### Exercise materials
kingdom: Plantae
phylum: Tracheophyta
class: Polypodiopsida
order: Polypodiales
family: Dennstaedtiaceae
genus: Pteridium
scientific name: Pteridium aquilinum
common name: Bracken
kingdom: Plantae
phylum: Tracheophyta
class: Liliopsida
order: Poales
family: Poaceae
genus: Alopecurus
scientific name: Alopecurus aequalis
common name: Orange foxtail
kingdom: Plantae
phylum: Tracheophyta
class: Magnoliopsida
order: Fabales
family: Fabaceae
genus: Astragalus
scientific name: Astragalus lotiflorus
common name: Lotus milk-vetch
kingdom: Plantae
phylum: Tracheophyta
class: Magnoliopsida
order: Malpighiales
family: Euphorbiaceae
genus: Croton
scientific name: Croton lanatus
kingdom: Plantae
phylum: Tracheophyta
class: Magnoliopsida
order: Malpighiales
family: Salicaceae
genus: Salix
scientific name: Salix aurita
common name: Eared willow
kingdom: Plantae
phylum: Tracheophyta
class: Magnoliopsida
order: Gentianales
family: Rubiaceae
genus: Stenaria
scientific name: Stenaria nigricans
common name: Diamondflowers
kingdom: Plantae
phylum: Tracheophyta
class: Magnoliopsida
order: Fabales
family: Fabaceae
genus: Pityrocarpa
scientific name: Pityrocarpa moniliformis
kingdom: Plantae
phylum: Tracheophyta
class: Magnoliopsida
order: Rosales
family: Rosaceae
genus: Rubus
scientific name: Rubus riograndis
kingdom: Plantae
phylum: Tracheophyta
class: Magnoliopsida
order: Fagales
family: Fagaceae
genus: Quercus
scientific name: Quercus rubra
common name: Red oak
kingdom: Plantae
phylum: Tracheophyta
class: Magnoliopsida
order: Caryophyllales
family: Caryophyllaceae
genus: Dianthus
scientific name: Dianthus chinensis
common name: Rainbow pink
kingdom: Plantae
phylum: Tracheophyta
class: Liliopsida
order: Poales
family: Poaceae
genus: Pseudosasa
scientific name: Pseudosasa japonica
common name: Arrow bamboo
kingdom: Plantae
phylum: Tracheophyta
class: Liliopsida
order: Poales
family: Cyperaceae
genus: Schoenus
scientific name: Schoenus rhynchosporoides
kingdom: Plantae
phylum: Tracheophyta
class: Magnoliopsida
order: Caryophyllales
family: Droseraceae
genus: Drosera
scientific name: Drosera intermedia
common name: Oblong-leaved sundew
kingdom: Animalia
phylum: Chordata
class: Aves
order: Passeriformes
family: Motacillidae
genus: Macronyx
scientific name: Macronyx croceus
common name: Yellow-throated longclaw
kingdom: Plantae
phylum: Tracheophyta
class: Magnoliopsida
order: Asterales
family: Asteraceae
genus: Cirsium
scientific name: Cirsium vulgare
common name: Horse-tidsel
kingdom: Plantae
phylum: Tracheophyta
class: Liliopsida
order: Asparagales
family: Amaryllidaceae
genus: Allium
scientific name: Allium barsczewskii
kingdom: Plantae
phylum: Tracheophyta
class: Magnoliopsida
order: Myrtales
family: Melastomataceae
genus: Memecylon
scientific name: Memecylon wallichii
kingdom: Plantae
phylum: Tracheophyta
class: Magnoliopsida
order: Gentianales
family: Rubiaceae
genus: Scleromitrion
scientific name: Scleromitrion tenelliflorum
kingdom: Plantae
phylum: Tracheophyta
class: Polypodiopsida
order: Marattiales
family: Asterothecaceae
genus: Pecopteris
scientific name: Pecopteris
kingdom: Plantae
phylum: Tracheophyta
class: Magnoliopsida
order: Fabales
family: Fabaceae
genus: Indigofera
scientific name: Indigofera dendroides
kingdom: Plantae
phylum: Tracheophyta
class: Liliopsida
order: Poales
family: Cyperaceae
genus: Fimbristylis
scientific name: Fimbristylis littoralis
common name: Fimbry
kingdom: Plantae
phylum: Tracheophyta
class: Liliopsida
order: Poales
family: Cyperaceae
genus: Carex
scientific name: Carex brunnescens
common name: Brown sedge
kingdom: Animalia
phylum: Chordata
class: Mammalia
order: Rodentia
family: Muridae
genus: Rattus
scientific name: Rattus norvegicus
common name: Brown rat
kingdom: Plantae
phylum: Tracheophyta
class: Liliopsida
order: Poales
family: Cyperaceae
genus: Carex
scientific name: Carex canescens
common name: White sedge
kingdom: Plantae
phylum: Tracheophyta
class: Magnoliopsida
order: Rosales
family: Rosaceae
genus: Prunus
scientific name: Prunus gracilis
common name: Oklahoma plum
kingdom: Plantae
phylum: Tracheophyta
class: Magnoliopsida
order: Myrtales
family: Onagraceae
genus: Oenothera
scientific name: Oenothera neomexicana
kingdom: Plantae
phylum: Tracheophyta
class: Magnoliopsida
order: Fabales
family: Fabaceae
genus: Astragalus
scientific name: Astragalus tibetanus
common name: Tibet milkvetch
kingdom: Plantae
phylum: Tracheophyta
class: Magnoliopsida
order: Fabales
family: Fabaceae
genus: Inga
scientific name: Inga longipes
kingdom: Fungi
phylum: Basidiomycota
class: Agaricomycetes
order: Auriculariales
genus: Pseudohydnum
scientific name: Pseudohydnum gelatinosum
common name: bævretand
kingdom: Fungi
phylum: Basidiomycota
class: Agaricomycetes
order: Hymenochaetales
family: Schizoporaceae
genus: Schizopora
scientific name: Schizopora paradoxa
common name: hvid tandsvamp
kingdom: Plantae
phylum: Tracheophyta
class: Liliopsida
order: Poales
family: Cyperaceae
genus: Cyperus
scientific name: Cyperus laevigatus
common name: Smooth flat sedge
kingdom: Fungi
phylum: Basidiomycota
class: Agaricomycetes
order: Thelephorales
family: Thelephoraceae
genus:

### Given instruction
Reproduce word for word the lines of the records above, starting with the line that contains "genus: Indigofera" and going on through the line that contains "order: Rodentia".

### Reply to the exercise
genus: Indigofera
scientific name: Indigofera dendroides
kingdom: Plantae
phylum: Tracheophyta
class: Liliopsida
order: Poales
family: Cyperaceae
genus: Fimbristylis
scientific name: Fimbristylis littoralis
common name: Fimbry
kingdom: Plantae
phylum: Tracheophyta
class: Liliopsida
order: Poales
family: Cyperaceae
genus: Carex
scientific name: Carex brunnescens
common name: Brown sedge
kingdom: Animalia
phylum: Chordata
class: Mammalia
order: Rodentia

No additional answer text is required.